FIG. 10 shows a portable simulation apparatus 1.
FIG. 9 is an operation diagram illustrating a growth parameter process in FIG.
First, the amount of food given to the fish 20 that is the target of the growth parameter processing is checked (step 19). Then, the growth parameter is set to one of “small”, “medium”, and “large” according to the given amount of food (step 2).
0a · b · c).

FIG. 11 shows a portable simulation device 1.
FIG. 9 is an operation diagram illustrating disease parameter processing in FIG.
First, the cleanliness of water is determined based on the frequency at which the water in which the fish 20 are growing is replaced by the operation of the operation unit 4 (step 21). Then, based on the cleanliness, the disease parameter is set to one of "none", "light", and "heavy" (steps 22a, b, and c).

FIG. 9 is an operation diagram illustrating the egg-laying process in the portable simulation device 1. First, the male / female of the fish 20 to be spawned is determined (step 14). Next, the degree of growth is determined by referring to the values of the growth parameters described in FIG. 10 (step 15). Further, it is determined whether or not the fish 20 to be spawned is pregnant (step 16). Then, it is determined whether a predetermined time has passed after the pregnancy (step 17). If YES in steps 14 to 17 described above, the spawning process is performed, and the number of fish 20 displayed on the screen display unit 3 increases.

[0016]

As described above, according to the present invention, as the virtual creature displayed on the screen is bred, the next virtual creature is born from the virtual creature and the virtual creature displayed on the screen is produced.
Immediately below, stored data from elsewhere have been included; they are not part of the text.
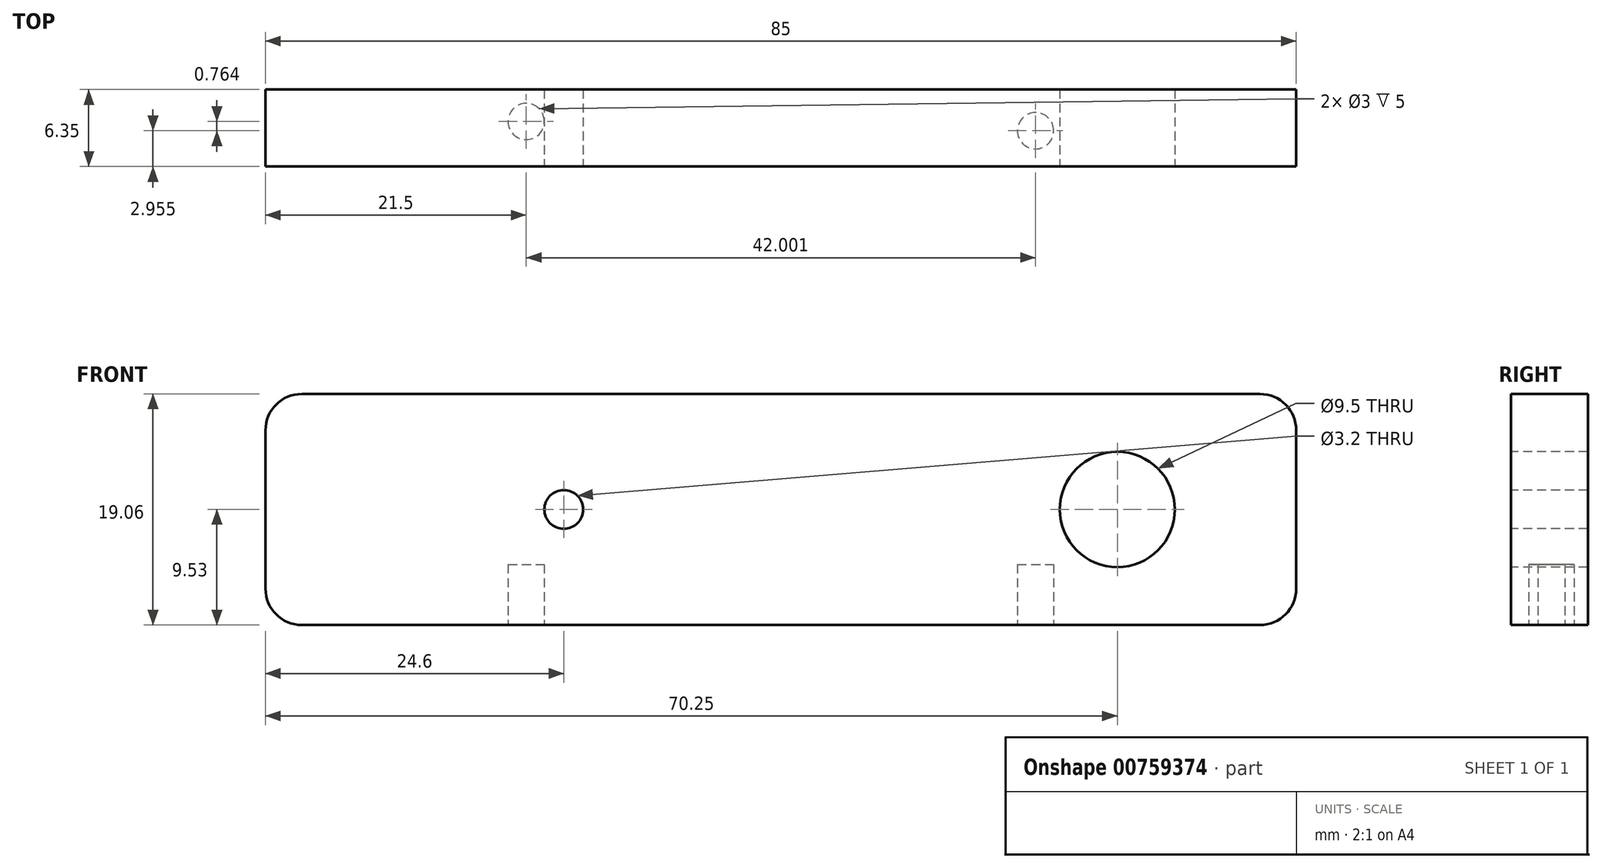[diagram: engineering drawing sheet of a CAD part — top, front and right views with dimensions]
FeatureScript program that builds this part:
annotation { "Feature Type Name" : "Feature", "Feature Type Description" : "" }
export const myFeature = defineFeature(function(context is Context, id is Id, definition is map)
    precondition{}
    {
        {
            var Q0;
            Q0=qCreatedBy(makeId("Front.planeOp"),FACE);
            var sketch = newSketch(context, id + "F0", { "sketchPlane" : qUnion([Q0])});
            skLineSegment(sketch, "E0.bottom", {"start": v(42.5, -9.52) * mm, "end": v(-42.5, -9.53) * mm});
            skLineSegment(sketch, "E0.top", {"start": v(42.5, 9.53) * mm, "end": v(-42.5, 9.52) * mm});
            skLineSegment(sketch, "E0.left", {"start": v(42.5, -9.52) * mm, "end": v(42.5, 9.53) * mm});
            skLineSegment(sketch, "E0.right", {"start": v(-42.5, -9.53) * mm, "end": v(-42.5, 9.53) * mm});
            skPoint(sketch, "E0.middle", {"position": v(0, 0) * mm});
            skSolve(sketch);
        }
        {
            var Q0;
            Q0=makeQuery(id+"F0.imprint","IMPRINT",FACE,{"disambiguationData":[TD([[makeQuery(id+"F0.imprint","IMPRINT",EDGE,{"derivedFrom":sQuery(id+"F0.wireOp",EDGE,"E0.bottom")}),-1.0]])]});
            extrude(context, id + "F1", {"entities" : qUnion([Q0]), "depth" : 6.35 * mm, "offsetDistance" : 25 * mm});
        }
        {
            var Q0;
            Q0=makeQuery(id+"F1.opExtrude","SWEPT_EDGE",EDGE,{"disambiguationData":[OSD([sQuery(id+"F0.wireOp",EDGE,"E0.top"),sQuery(id+"F0.wireOp",EDGE,"E0.right")])]});
            var Q1;
            Q1=makeQuery(id+"F1.opExtrude","SWEPT_EDGE",EDGE,{"disambiguationData":[OSD([sQuery(id+"F0.wireOp",EDGE,"E0.top"),sQuery(id+"F0.wireOp",EDGE,"E0.left")])]});
            var Q2;
            Q2=makeQuery(id+"F1.opExtrude","SWEPT_EDGE",EDGE,{"disambiguationData":[OSD([sQuery(id+"F0.wireOp",EDGE,"E0.bottom"),sQuery(id+"F0.wireOp",EDGE,"E0.left")])]});
            var Q3;
            Q3=makeQuery(id+"F1.opExtrude","SWEPT_EDGE",EDGE,{"disambiguationData":[OSD([sQuery(id+"F0.wireOp",EDGE,"E0.bottom"),sQuery(id+"F0.wireOp",EDGE,"E0.right")])]});
            fillet(context, id + "F2", {"entities" : qUnion([Q0, Q1, Q2, Q3]), "radius" : 3 * mm, "tangentPropagation" : true, "allowEdgeOverflow" : false});
        }
        {
            var Q0;
            Q0=makeQuery(id+"F1.opExtrude","CAP_FACE",FACE,{"disambiguationData":[OSD([sQuery(id+"F0.wireOp",EDGE,"E0.bottom"),sQuery(id+"F0.wireOp",EDGE,"E0.top"),sQuery(id+"F0.wireOp",EDGE,"E0.left"),sQuery(id+"F0.wireOp",EDGE,"E0.right")])],"isStart":false});
            var sketch = newSketch(context, id + "F3", { "sketchPlane" : qUnion([Q0])});
            skCircle(sketch, "E1", {"center": v(-17.9, 0) * mm, "radius": 1.6 * mm});
            skCircle(sketch, "E2", {"center": v(27.75, 0) * mm, "radius": 4.75 * mm});
            skSolve(sketch);
        }
        {
            var Q0;
            Q0=makeQuery(id+"F1.opExtrude","SWEPT_FACE",FACE,{"disambiguationData":[OSD([sQuery(id+"F0.wireOp",EDGE,"E0.bottom")])]});
            var sketch = newSketch(context, id + "F4", { "sketchPlane" : qUnion([Q0])});
            skCircle(sketch, "E3", {"center": v(-21, 2.63) * mm, "radius": 1.5 * mm});
            skCircle(sketch, "E4", {"center": v(21, 3.4) * mm, "radius": 1.5 * mm});
            skSolve(sketch);
        }
        {
            var Q0;
            Q0=makeQuery(id+"F4.imprint","IMPRINT",FACE,{"disambiguationData":[TD([[makeQuery(id+"F4.imprint","IMPRINT",EDGE,{"derivedFrom":sQuery(id+"F4.wireOp",EDGE,"E3")}),1.0]])]});
            var Q1;
            Q1=makeQuery(id+"F4.imprint","IMPRINT",FACE,{"disambiguationData":[TD([[makeQuery(id+"F4.imprint","IMPRINT",EDGE,{"derivedFrom":sQuery(id+"F4.wireOp",EDGE,"E4")}),1.0]])]});
            extrude(context, id + "F5", {"entities" : qUnion([Q0, Q1]), "operationType" : NewBodyOperationType.REMOVE, "oppositeDirection" : true, "depth" : 5 * mm, "offsetDistance" : 25 * mm});
        }
        {
            var Q0;
            Q0=makeQuery(id+"F3.imprint","IMPRINT",FACE,{"disambiguationData":[TD([[makeQuery(id+"F3.imprint","IMPRINT",EDGE,{"derivedFrom":sQuery(id+"F3.wireOp",EDGE,"E1")}),1.0]])]});
            var Q1;
            Q1=makeQuery(id+"F3.imprint","IMPRINT",FACE,{"disambiguationData":[TD([[makeQuery(id+"F3.imprint","IMPRINT",EDGE,{"derivedFrom":sQuery(id+"F3.wireOp",EDGE,"E2")}),1.0]])]});
            var Q2;
            Q2=sQuery(id+"F3.wireOp",EDGE,"E2");
            var Q3;
            Q3=sQuery(id+"F3.wireOp",EDGE,"E1");
            extrude(context, id + "F6", {"entities" : qUnion([Q0, Q1]), "operationType" : NewBodyOperationType.REMOVE, "surfaceEntities" : qUnion([Q2, Q3]), "oppositeDirection" : true, "depth" : 25 * mm, "offsetDistance" : 25 * mm});
        }
    });
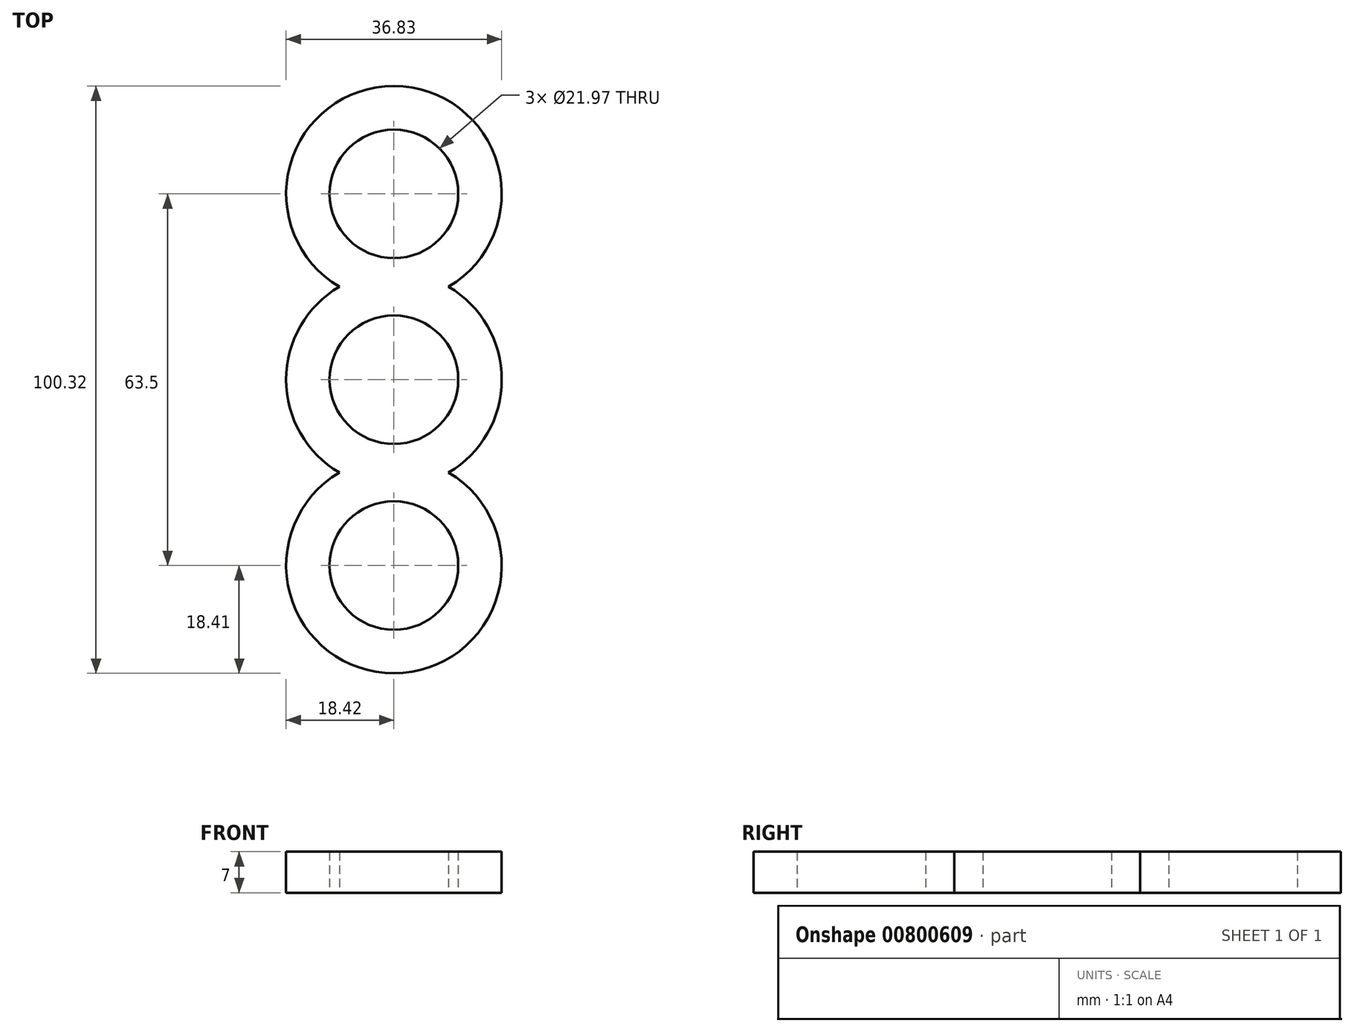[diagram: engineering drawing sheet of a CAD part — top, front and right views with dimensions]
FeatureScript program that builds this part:
annotation { "Feature Type Name" : "Feature", "Feature Type Description" : "" }
export const myFeature = defineFeature(function(context is Context, id is Id, definition is map)
    precondition{}
    {
        {
            var Q0;
            Q0=qCreatedBy(makeId("Top.planeOp"),FACE);
            var sketch = newSketch(context, id + "F0", { "sketchPlane" : qUnion([Q0])});
            skCircle(sketch, "E0", {"center": v(0, 0) * mm, "radius": 10.99 * mm});
            skCircle(sketch, "E1", {"center": v(0, 31.75) * mm, "radius": 10.99 * mm});
            skCircle(sketch, "E2", {"center": v(0, -31.75) * mm, "radius": 10.99 * mm});
            skLineSegment(sketch, "E3", {"start": v(0, 31.75) * mm, "end": v(0, -31.75) * mm, "construction": true});
            skArc(sketch, "E4", {"start": v(9.33, 15.88) * mm, "mid": v(0, 50.16) * mm, "end": v(-9.33, 15.88) * mm});
            skArc(sketch, "E5", {"start": v(-9.33, -15.88) * mm, "mid": v(0, -50.16) * mm, "end": v(9.33, -15.87) * mm});
            skArc(sketch, "E6", {"start": v(-9.33, 15.87) * mm, "mid": v(-18.41, 0) * mm, "end": v(-9.33, -15.88) * mm});
            skArc(sketch, "E7.trimOffspring", {"start": v(9.33, -15.87) * mm, "mid": v(18.41, 0) * mm, "end": v(9.33, 15.88) * mm});
            skSolve(sketch);
        }
        {
            var Q0;
            Q0 = qSketchRegion(id + "F0", true);
            extrude(context, id + "F1", {"entities" : qUnion([Q0]), "depth" : 7 * mm, "offsetDistance" : 25.4 * mm});
        }
    });
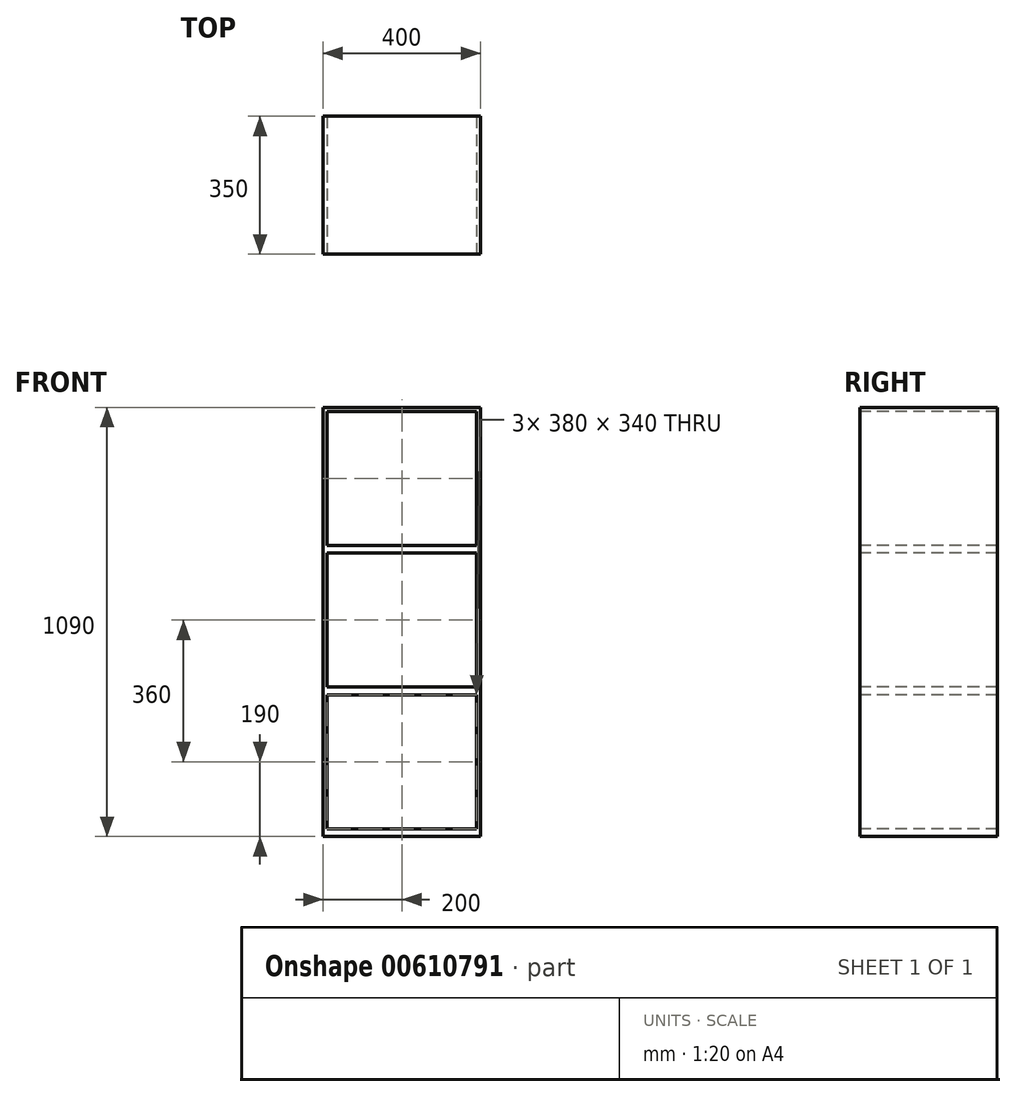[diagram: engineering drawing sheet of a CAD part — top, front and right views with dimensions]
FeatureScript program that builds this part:
annotation { "Feature Type Name" : "Feature", "Feature Type Description" : "" }
export const myFeature = defineFeature(function(context is Context, id is Id, definition is map)
    precondition{}
    {
        {
            var Q0;
            Q0=qCreatedBy(makeId("Top.planeOp"),FACE);
            var sketch = newSketch(context, id + "F0", { "sketchPlane" : qUnion([Q0])});
            skLineSegment(sketch, "E0.bottom", {"start": v(0, 0) * mm, "end": v(400, 0) * mm});
            skLineSegment(sketch, "E0.top", {"start": v(0, 350) * mm, "end": v(400, 350) * mm});
            skLineSegment(sketch, "E0.left", {"start": v(0, 0) * mm, "end": v(0, 350) * mm});
            skLineSegment(sketch, "E0.right", {"start": v(400, 0) * mm, "end": v(400, 350) * mm});
            skSolve(sketch);
        }
        {
            var Q0;
            Q0=makeQuery(id+"F0.imprint","IMPRINT",FACE,{"disambiguationData":[TD([[makeQuery(id+"F0.imprint","IMPRINT",EDGE,{"derivedFrom":sQuery(id+"F0.wireOp",EDGE,"E0.bottom")}),1.0]])]});
            extrude(context, id + "F1", {"entities" : qUnion([Q0]), "depth" : 1600 * mm, "offsetDistance" : 25 * mm});
        }
        {
            var Q0;
            Q0=makeQuery(id+"F1.opExtrude","SWEPT_FACE",FACE,{"disambiguationData":[OSD([sQuery(id+"F0.wireOp",EDGE,"E0.bottom")])]});
            var sketch = newSketch(context, id + "F2", { "sketchPlane" : qUnion([Q0])});
            skLineSegment(sketch, "E1", {"start": v(200, 1600) * mm, "end": v(200, 0) * mm});
            skLineSegment(sketch, "E2.bottom", {"start": v(390, 1590) * mm, "end": v(10, 1590) * mm});
            skLineSegment(sketch, "E2.top", {"start": v(390, 1250) * mm, "end": v(10, 1250) * mm});
            skLineSegment(sketch, "E2.left", {"start": v(390, 1590) * mm, "end": v(390, 1250) * mm});
            skLineSegment(sketch, "E2.right", {"start": v(10, 1590) * mm, "end": v(10, 1250) * mm});
            skPoint(sketch, "E2.middle", {"position": v(200, 1420) * mm});
            skLineSegment(sketch, "E3.0.1.0", {"start": v(390, 890) * mm, "end": v(10, 890) * mm});
            skLineSegment(sketch, "E3.0.1.1", {"start": v(10, 1230) * mm, "end": v(10, 890) * mm});
            skLineSegment(sketch, "E3.0.1.2", {"start": v(390, 1230) * mm, "end": v(10, 1230) * mm});
            skLineSegment(sketch, "E3.0.1.3", {"start": v(390, 1230) * mm, "end": v(390, 890) * mm});
            skLineSegment(sketch, "E3.direction1", {"start": v(10, 1250) * mm, "end": v(259.74, 1250) * mm, "construction": true});
            skLineSegment(sketch, "E3.direction2", {"start": v(10, 1250) * mm, "end": v(10, 890) * mm, "construction": true});
            skLineSegment(sketch, "E4.0.0.2", {"start": v(390, 530) * mm, "end": v(10, 530) * mm});
            skLineSegment(sketch, "E4.3.0.2", {"start": v(10, 870) * mm, "end": v(10, 530) * mm});
            skLineSegment(sketch, "E4.6.0.2", {"start": v(390, 870) * mm, "end": v(10, 870) * mm});
            skLineSegment(sketch, "E4.9.0.2", {"start": v(390, 870) * mm, "end": v(390, 530) * mm});
            skSolve(sketch);
        }
        {
            var Q0;
            {var subQ5=sQuery(id+"F2.wireOp",EDGE,"E2.left");Q0=makeQuery(id+"F2.imprint","IMPRINT",FACE,{"disambiguationData":[TD([[makeQuery(id+"F2.imprint","IMPRINT",EDGE,{"derivedFrom":subQ5}),-1.0]])]});}
            var Q1;
            {var subQ5=sQuery(id+"F2.wireOp",EDGE,"E2.right");Q1=makeQuery(id+"F2.imprint","IMPRINT",FACE,{"disambiguationData":[TD([[makeQuery(id+"F2.imprint","IMPRINT",EDGE,{"derivedFrom":subQ5}),1.0]])]});}
            var Q2;
            {var subQ5=sQuery(id+"F2.wireOp",EDGE,"E3.0.1.1");Q2=makeQuery(id+"F2.imprint","IMPRINT",FACE,{"disambiguationData":[TD([[makeQuery(id+"F2.imprint","IMPRINT",EDGE,{"derivedFrom":subQ5}),1.0]])]});}
            var Q3;
            {var subQ5=sQuery(id+"F2.wireOp",EDGE,"E3.0.1.3");Q3=makeQuery(id+"F2.imprint","IMPRINT",FACE,{"disambiguationData":[TD([[makeQuery(id+"F2.imprint","IMPRINT",EDGE,{"derivedFrom":subQ5}),-1.0]])]});}
            var Q4;
            {var subQ5=sQuery(id+"F2.wireOp",EDGE,"E4.9.0.2");Q4=makeQuery(id+"F2.imprint","IMPRINT",FACE,{"disambiguationData":[TD([[makeQuery(id+"F2.imprint","IMPRINT",EDGE,{"derivedFrom":subQ5}),-1.0]])]});}
            var Q5;
            {var subQ5=sQuery(id+"F2.wireOp",EDGE,"E4.3.0.2");Q5=makeQuery(id+"F2.imprint","IMPRINT",FACE,{"disambiguationData":[TD([[makeQuery(id+"F2.imprint","IMPRINT",EDGE,{"derivedFrom":subQ5}),1.0]])]});}
            var Q6;
            {var subQ5=sQuery(id+"F2.wireOp",EDGE,"E4.3.0.3");Q6=makeQuery(id+"F2.imprint","IMPRINT",FACE,{"disambiguationData":[TD([[makeQuery(id+"F2.imprint","IMPRINT",EDGE,{"derivedFrom":subQ5}),1.0]])]});}
            var Q7;
            {var subQ5=sQuery(id+"F2.wireOp",EDGE,"E4.9.0.3");Q7=makeQuery(id+"F2.imprint","IMPRINT",FACE,{"disambiguationData":[TD([[makeQuery(id+"F2.imprint","IMPRINT",EDGE,{"derivedFrom":subQ5}),-1.0]])]});}
            extrude(context, id + "F3", {"entities" : qUnion([Q0, Q1, Q2, Q3, Q4, Q5, Q6, Q7]), "operationType" : NewBodyOperationType.REMOVE, "oppositeDirection" : true, "depth" : 350 * mm, "offsetDistance" : 25 * mm});
        }
        {
            var Q0;
            Q0=makeQuery(id+"F1.opExtrude","CAP_FACE",FACE,{"disambiguationData":[OSD([sQuery(id+"F0.wireOp",EDGE,"E0.bottom"),sQuery(id+"F0.wireOp",EDGE,"E0.top"),sQuery(id+"F0.wireOp",EDGE,"E0.left"),sQuery(id+"F0.wireOp",EDGE,"E0.right")])],"isStart":true});
            extrude(context, id + "F4", {"entities" : qUnion([Q0]), "operationType" : NewBodyOperationType.REMOVE, "oppositeDirection" : true, "depth" : 500 * mm, "offsetDistance" : 25 * mm});
        }
        {
            var Q0;
            Q0=makeQuery(id+"F4.boolean.opBoolean","COPY",FACE,{"derivedFrom":makeQuery(id+"F4.opExtrude","CAP_FACE",FACE,{"disambiguationData":[OSD([sQuery(id+"F0.wireOp",EDGE,"E0.bottom"),sQuery(id+"F0.wireOp",EDGE,"E0.top"),sQuery(id+"F0.wireOp",EDGE,"E0.left"),sQuery(id+"F0.wireOp",EDGE,"E0.right")])],"isStart":false})});
            extrude(context, id + "F5", {"entities" : qUnion([Q0]), "operationType" : NewBodyOperationType.REMOVE, "oppositeDirection" : true, "depth" : 10 * mm, "offsetDistance" : 25 * mm});
        }
    });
Since the number gradually increases,
The screen display is interesting, and the user does not get bored.
Further, since the portable simulation device according to the present invention is constituted by a portable and miniaturized housing, the user can enjoy the portable simulation device according to the present invention at any time and place. Become.

[Brief description of the drawings]

FIG. 1 is an overall view of a portable simulation device according to the present invention.

FIG. 2 is an explanatory diagram of simulation contents in the portable simulation device according to the present invention.

FIG. 3 is an explanatory diagram of simulation contents in the portable simulation device according to the present invention.

FIG. 4 is an explanatory diagram of simulation contents in the portable simulation device according to the present invention.

FIG. 5 is a block diagram of a portable simulation device according to the present invention.

FIG. 6 is an operation diagram of the portable simulation device according to the present invention.

FIG. 7 is an operation diagram of the portable simulation device according to the present invention.

FIG. 8 is an operation diagram of the portable simulation device according to the present invention.

FIG. 9 is an operation diagram of the portable simulation device according to the present invention.

FIG. 10 is an operation diagram of the portable simulation device according to the present invention.

FIG. 11 is an operation diagram of the portable simulation device according to the present invention.

[Explanation of symbols]

 DESCRIPTION OF SYMBOLS 1 Portable simulation device 2 Housing 3 Screen display part 4 Operation part 5 Clock display part 6 Ball chain 7 Reset switch

Claims (1)

[Claims] 1. A portable simulation apparatus for breeding virtual creatures, comprising: a screen display section for displaying the virtual creatures; an operation section for operating the portable simulation apparatus; and a miniaturized housing; A portable simulation device, wherein the virtual creatures are bred by a predetermined operation of an operation unit, the number of the creatures is increased, and the housing is miniaturized to be portable.